A new study has found that executives at two firms - Lehman Brothers and Bear Stearns - walked away with huge payouts even as their shareholders were losing almost everything.

It happened during the early phase of the financial meltdown last year when Bear Stearns was sold to JP Morgan to avoid collapse and Lehman Brothers went bankrupt. In both instances, shareholders lost billions of dollars and thousands of employees lost jobs.

Story continues below....

Richard Fuld, Chairman and Chief Executive Officer of Lehman Brothers Holdings Inc


In the new study, 'Wages of Failure,'  experts at Harvard Law School found that top executives of the two companies came out just fine.

Since 2000, the top five executives at each firm have received staggering amounts of cash bonuses and have sold mountains of stock. Bear Stearns executives cashed out about $1.4 billion and Lehman execs were not far behind at $1 billion.

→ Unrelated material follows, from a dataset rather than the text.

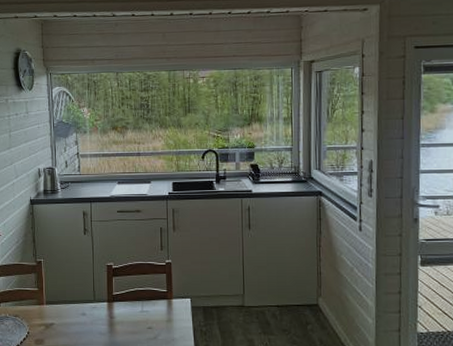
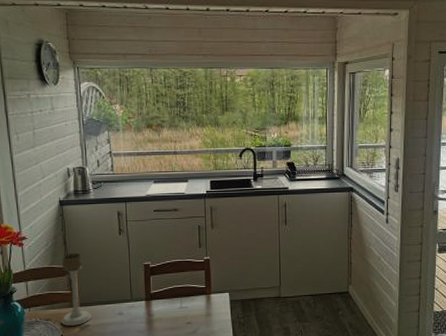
candle holder: none [28,251,57,324] -> present [61,252,92,326]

"People who invested in these companies should feel betrayed. The whole idea of capitalism is that the people provide the capital and the executives take care of it for us," said Nell Minow, a compensation expert with The Corporate Library. "In this case the people provided their capital and the executives took it."

Experts found that when the firms collapsed, both Bear Stearns CEO James Cayne and Lehman CEO Richard Fuld lost about $900 million worth of stock, but the study said they still came out well ahead overall. Cayne walked away with $388 million and Fuld walked with even more - $541 million.

Last year, Cayne bought two condominiums at the iconic Plaza Hotel in New York City at a price tag of $28 million.

Fuld also remains a wealthy man. He has an $8 million estate in Greenwich, Connecticut and he sold his Park Avenue apartment in New York for $26 million over the summer. He also has a $14 million oceanfront estate in Florida which he sold to his wife for $100 earlier this year.

Shareholders are suing executives of both firms.

Gerald Silk represents former Lehman shareholders, who claim executives weren't truthful about the firm's financial condition.

"Lehman crashed and shareholders lost billions of dollars when Dick Fuld and others walked away personally very, very wealthy," said Silk.